Sunday was the summer solstice, meaning it’s officially sum-sum-summertime!

I’m regularly asked about what I’m reading. In celebration of the first day of summer, here’s my summer reading list. It’s my usual mix of history, business and personal development.

I’m in the final chapters of “The Quartet: Orchestrating the Second American Revolution, 1783-89,” by Joseph L. Ellis.

The popular perception is that the American Revolution was fought to create a new nation. More accurately, some disaffected citizens of the 13 colonies fought to break away from an increasingly oppressive British government. The outcome was 13 small republics held together in a loose confederation.

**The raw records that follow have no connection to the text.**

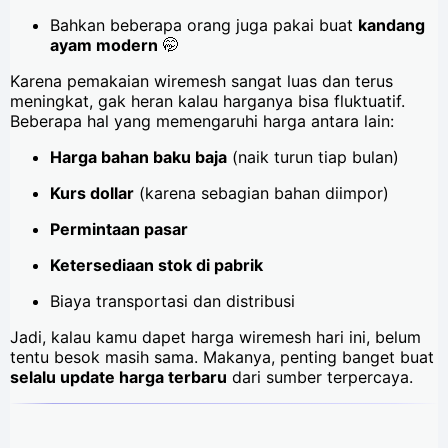
Bahkan beberapa orang juga pakai buat
kandang
ayam modern
🤭
Karena pemakaian wiremesh sangat luas dan terus
meningkat, gak heran kalau harganya bisa fluktuatif.
Beberapa hal yang memengaruhi harga antara lain:
Harga bahan baku baja
(naik turun tiap bulan)
Kurs dollar
(karena sebagian bahan diimpor)
Permintaan pasar
Ketersediaan stok di pabrik
Biaya transportasi dan distribusi
Jadi, kalau kamu dapet harga wiremesh hari ini, belum
tentu besok masih sama. Makanya, penting banget buat
selalu update harga terbaru
dari sumber terpercaya.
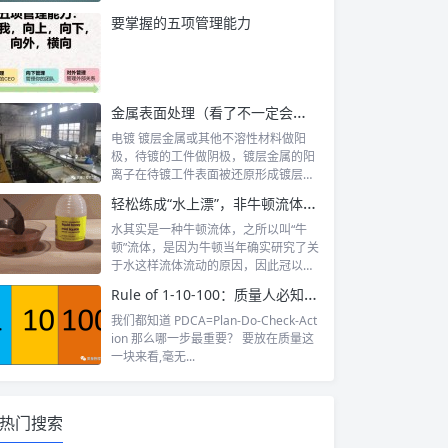
知识吧...
要掌握的五项管理能力
金属表面处理（看了不一定会，但不看绝对不会）
电镀 镀层金属或其他不溶性材料做阳
极，待镀的工件做阴极，镀层金属的阳
离子在待镀工件表面被还原形成镀层。
为排除其...
轻松练成“水上漂”，非牛顿流体你了解么？
水其实是一种牛顿流体，之所以叫“牛
顿”流体，是因为牛顿当年确实研究了关
于水这样流体流动的原因，因此冠以他
的大名...
Rule of 1-10-100：质量人必知之法则
我们都知道 PDCA=Plan-Do-Check-Act
ion 那么哪一步最重要？ 要放在质量这
一块来看,毫无...
热门搜索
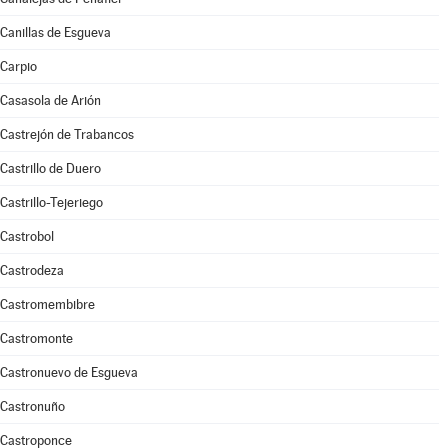
Canillas de Esgueva
Carpio
Casasola de Arión
Castrejón de Trabancos
Castrillo de Duero
Castrillo-Tejeriego
Castrobol
Castrodeza
Castromembibre
Castromonte
Castronuevo de Esgueva
Castronuño
Castroponce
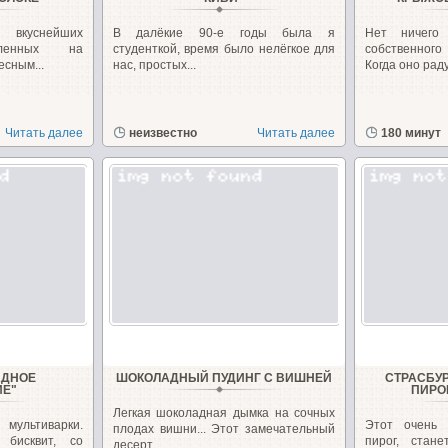
 вкуснейших
В далёкие 90-е годы была я
Нет ничего
овленных на
студенткой, время было нелёгкое для
собственног
есным...
нас, простых...
Когда оно раду
Читать далее
неизвестно
Читать далее
180 минут
АДНОЕ
ШОКОЛАДНЫЙ ПУДИНГ С ВИШНЕЙ
СТРАСБУ
ИЕ"
ПИРО
Легкая шоколадная дымка на сочных
ультиварки.
Этот очень
плодах вишни... Этот замечательный
бисквит, со
пирог, стан
десерт...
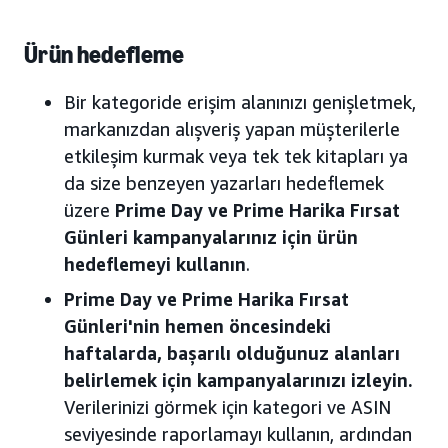
Ürün hedefleme
Bir kategoride erişim alanınızı genişletmek,
markanızdan alışveriş yapan müşterilerle
etkileşim kurmak veya tek tek kitapları ya
da size benzeyen yazarları hedeflemek
üzere
Prime Day ve Prime Harika Fırsat
Günleri kampanyalarınız için ürün
hedeflemeyi kullanın
.
Prime Day ve Prime Harika Fırsat
Günleri'nin hemen öncesindeki
haftalarda, başarılı olduğunuz alanları
belirlemek için kampanyalarınızı izleyin.
Verilerinizi görmek için kategori ve ASIN
seviyesinde raporlamayı kullanın, ardından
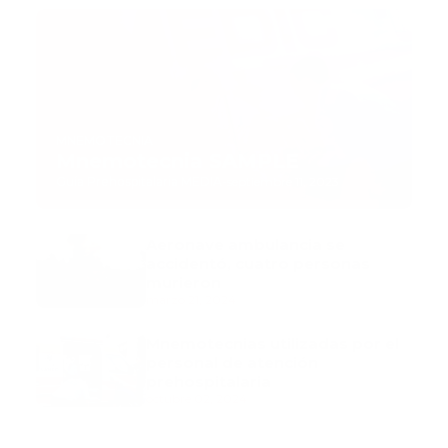
MNEMOTECNIA
Mnemotecnia SAMPLE
Guía Prehospitalaria MEDIA
-
septiembre 11, 2023
Aeronave ambulancia se
accidentó, cuatro personas
murieron
marzo 21, 2024
Mnemotecnias utilizadas por el
personal de atención
prehospitalaria
octubre 02, 2024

Ellis makes that case that a second revolution was undertaken to actually found the new nation long after the actual fighting stopped. This second revolution was stage-managed by the quartet of George Washington, John Jay, Alexander Hamilton and James Madison. They realized that the republican ideals of the American Revolution would die unless a new national vision was embraced. The political calculations and machinations employed stand in sharp contrast to the mystic, providential creation story we’re taught, but that makes America’s founding all the more fascinating and illuminating.

On several best-seller lists is another of my summer reads, “The Power of Habit: Why We Do What We Do in Life and Business,” by Charles Duhigg.

Duhiggg writes that the biggest stumbling blocks for most people are actually their own habits. Pure willpower isn’t sufficient to guarantee enduring change. Rather, the conscious process of replacing old, unproductive or destructive habits with new ones is the only way to succeed.

Technological innovation is the topic of my third featured book. The change swirling around us is concurrently unsettling, exciting and confusing. Future Trends reports that every 50 to 60 years we undergo a techno-economic revolution. Beginning in 1771, it was the Industrial Revolution, followed by the Age of Steam and Rail in 1829, the Age of Steel, Electricity, Heavy Engineering in 1875, and the Age of Oil, Auto, Mass Production in 1908.

We are now in the middle of the Age of Information and Telecommunications, which began in 1971. In the middle of these transitions, old models and processes are changed or replaced. “The Second Machine Age: Work, Progress, and Prosperity in the Time of Brilliant Technologies,” by Erik Byrnjolfsson and Andrew McAfee brings the promise and peril of this transition into focus. It’s a particularly important topic for an innovative, forward-focused community like Fort Collins.

My favorite writer is David McCullough. His well-researched books are accessible and non-academic without being shallow. This summer I’m reading one of his older works, “The Path Between the Seas: The Creation of the Panama Canal 1870-1914.” The dream of a navigational shortcut between the Atlantic and Pacific oceans was finally realized through monumental engineering feats on a scale never attempted before.

Finally, on my list are two offerings by local authors: “Make Your Job a Calling,” by Bryan Dik and Ryan Duffy, and “Ripple: A Field Manual for Leadership that Works,” by Chris Hutchinson.

Have a wonderful summer and happy reading!